■ **Goal of the exercise**
Report each line of the entries below that includes "properties".

** Opening Records supplied block **

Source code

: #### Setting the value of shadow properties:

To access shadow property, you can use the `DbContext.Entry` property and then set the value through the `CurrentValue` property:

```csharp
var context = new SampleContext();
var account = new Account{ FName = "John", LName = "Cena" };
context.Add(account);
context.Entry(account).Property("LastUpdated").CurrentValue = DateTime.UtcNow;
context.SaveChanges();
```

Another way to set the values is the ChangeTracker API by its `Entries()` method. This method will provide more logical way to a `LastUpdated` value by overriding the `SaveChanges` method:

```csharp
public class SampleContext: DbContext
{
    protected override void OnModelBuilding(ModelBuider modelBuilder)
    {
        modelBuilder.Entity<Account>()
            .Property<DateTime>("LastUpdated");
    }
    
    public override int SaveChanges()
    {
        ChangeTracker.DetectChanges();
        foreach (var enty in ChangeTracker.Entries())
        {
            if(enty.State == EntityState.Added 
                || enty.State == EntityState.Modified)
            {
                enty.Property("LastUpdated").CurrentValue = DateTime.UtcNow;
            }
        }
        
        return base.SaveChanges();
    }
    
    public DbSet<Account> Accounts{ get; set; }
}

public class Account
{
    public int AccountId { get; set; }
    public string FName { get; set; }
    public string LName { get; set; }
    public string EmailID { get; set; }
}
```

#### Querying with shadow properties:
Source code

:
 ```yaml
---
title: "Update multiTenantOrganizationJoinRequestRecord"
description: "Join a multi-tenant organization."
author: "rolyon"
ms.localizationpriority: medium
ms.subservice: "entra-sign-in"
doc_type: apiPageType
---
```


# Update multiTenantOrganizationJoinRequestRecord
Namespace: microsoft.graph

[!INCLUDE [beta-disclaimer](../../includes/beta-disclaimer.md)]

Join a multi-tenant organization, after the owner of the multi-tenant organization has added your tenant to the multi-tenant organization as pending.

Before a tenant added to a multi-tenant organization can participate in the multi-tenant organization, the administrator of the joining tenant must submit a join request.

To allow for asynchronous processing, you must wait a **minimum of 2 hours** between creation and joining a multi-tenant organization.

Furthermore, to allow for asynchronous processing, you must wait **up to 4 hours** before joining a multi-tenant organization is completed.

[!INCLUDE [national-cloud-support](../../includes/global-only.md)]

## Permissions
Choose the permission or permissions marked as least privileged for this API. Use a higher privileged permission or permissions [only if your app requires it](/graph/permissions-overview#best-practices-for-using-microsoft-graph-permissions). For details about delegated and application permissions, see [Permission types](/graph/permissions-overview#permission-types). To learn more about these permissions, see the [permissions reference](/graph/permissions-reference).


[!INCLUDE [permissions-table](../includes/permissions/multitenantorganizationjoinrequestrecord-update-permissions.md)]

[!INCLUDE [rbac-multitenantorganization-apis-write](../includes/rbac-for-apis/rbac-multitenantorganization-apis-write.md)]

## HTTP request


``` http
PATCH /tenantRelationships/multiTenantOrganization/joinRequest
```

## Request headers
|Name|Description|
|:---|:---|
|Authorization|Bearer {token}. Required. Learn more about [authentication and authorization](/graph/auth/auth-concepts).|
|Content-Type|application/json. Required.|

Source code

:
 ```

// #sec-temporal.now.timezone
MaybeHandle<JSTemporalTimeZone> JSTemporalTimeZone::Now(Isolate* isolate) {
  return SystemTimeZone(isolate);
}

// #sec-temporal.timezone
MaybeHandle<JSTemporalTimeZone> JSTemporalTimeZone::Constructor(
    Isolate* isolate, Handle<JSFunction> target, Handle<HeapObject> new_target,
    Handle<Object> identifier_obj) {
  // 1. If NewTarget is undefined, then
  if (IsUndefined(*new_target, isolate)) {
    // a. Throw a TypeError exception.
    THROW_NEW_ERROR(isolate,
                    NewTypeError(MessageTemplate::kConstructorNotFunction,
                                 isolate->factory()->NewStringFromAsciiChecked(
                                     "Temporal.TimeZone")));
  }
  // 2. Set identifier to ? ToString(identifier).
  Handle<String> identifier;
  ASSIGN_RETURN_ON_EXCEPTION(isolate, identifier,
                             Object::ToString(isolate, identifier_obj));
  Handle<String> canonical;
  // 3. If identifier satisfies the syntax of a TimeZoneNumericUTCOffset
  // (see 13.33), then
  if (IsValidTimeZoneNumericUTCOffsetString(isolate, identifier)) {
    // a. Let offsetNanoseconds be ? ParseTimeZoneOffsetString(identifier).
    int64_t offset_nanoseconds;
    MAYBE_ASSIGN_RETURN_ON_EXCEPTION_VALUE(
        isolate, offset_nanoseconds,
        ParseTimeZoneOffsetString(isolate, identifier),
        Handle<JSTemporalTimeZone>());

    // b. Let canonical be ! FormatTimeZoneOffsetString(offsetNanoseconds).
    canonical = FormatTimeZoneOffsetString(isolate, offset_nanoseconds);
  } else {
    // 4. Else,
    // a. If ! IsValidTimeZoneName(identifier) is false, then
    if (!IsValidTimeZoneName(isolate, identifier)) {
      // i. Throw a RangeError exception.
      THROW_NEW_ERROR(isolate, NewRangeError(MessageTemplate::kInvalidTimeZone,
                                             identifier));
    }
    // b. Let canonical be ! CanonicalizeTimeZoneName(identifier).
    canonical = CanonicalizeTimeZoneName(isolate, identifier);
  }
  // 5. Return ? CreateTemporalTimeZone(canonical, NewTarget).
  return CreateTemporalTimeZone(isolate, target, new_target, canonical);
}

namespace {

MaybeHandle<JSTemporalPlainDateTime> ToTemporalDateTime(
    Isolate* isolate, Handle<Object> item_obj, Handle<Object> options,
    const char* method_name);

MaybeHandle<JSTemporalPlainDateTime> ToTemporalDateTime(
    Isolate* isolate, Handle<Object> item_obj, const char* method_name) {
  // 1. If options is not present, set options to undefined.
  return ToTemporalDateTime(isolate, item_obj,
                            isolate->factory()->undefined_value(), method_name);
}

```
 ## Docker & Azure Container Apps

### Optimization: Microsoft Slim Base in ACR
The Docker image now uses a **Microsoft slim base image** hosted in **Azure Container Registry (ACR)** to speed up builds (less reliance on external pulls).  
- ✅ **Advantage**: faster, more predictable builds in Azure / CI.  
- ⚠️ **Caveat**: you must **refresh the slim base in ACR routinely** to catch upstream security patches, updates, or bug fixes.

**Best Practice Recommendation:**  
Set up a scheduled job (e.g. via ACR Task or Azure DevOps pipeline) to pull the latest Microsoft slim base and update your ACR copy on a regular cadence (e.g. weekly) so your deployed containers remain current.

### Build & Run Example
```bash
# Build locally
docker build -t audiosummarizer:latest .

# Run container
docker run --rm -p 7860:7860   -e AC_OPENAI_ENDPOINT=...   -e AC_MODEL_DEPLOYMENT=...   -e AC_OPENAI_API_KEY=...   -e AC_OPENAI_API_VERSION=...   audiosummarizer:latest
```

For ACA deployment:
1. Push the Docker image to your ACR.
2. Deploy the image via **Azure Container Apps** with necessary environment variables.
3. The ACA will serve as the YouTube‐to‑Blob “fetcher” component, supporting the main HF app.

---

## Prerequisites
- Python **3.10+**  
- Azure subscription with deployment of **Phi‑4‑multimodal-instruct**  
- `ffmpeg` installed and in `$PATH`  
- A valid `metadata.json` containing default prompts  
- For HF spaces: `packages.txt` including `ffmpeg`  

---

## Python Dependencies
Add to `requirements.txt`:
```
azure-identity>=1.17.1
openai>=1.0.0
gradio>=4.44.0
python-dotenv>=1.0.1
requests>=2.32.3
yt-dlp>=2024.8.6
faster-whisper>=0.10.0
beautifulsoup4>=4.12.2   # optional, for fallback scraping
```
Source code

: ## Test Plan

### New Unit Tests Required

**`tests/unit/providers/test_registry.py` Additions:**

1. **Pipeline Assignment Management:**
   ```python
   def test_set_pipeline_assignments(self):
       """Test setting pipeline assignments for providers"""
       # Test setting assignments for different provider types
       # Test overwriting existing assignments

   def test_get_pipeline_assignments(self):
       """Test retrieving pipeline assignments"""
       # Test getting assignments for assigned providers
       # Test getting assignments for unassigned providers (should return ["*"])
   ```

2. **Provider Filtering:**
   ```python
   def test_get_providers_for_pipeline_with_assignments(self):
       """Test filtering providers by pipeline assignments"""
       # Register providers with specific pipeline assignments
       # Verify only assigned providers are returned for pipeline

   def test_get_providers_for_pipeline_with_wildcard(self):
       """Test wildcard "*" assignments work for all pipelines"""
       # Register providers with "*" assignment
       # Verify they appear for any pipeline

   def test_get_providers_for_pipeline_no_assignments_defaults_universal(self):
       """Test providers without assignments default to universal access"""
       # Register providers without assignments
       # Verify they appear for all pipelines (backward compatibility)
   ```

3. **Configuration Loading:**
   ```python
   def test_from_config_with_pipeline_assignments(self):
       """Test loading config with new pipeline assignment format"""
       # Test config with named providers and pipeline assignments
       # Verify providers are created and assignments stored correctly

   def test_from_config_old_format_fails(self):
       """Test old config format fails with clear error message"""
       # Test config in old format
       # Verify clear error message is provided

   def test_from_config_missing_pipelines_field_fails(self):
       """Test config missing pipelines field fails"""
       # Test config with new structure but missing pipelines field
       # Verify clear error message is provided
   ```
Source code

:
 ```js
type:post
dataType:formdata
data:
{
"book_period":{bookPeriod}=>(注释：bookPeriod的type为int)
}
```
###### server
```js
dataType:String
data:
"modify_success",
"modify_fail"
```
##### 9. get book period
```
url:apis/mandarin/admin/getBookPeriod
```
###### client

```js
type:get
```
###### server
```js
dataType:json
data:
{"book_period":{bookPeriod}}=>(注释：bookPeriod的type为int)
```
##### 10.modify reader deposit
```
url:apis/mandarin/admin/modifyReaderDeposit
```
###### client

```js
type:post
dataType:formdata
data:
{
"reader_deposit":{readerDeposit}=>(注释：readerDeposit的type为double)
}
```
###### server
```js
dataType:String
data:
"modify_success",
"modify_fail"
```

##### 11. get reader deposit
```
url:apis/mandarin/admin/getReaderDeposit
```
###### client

** Closing Records supplied block **

■ **Task output**
: #### Setting the value of shadow properties:
#### Querying with shadow properties:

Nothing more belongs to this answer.